Only lines with the string "bare" matter here; gather them from the material below.

(Data for review begins)

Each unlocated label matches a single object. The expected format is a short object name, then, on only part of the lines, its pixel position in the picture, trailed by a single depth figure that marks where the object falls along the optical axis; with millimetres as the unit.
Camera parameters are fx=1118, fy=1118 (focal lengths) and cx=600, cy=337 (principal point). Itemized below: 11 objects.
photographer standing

(Data for review ends)
(Data for review begins)

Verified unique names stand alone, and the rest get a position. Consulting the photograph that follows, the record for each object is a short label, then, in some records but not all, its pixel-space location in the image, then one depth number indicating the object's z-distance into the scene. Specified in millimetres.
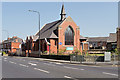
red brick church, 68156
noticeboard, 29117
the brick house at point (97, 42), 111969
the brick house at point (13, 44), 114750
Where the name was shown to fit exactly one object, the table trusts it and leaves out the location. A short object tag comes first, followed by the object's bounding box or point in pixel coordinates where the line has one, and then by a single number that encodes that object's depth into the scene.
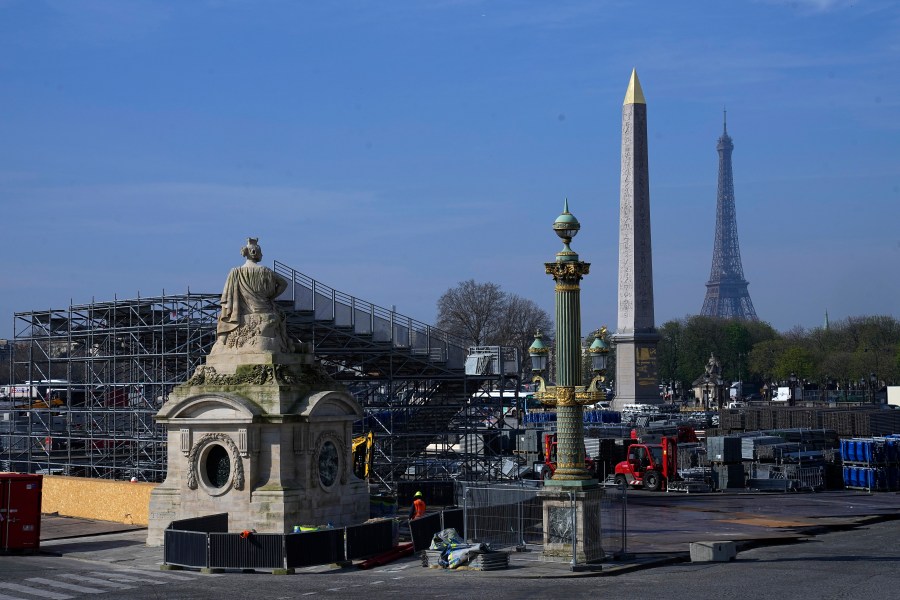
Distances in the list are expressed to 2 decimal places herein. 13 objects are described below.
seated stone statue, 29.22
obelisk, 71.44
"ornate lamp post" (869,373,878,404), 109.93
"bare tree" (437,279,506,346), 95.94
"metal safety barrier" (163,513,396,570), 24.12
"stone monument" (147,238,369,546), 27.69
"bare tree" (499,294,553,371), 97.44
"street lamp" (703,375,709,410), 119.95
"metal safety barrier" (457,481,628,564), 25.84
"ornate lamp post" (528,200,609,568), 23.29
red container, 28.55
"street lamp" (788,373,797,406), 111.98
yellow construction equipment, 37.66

(Data for review ends)

**Worked solution:**
"bare tree" (437,279,506,346), 95.94
"bare tree" (499,294,553,371), 97.44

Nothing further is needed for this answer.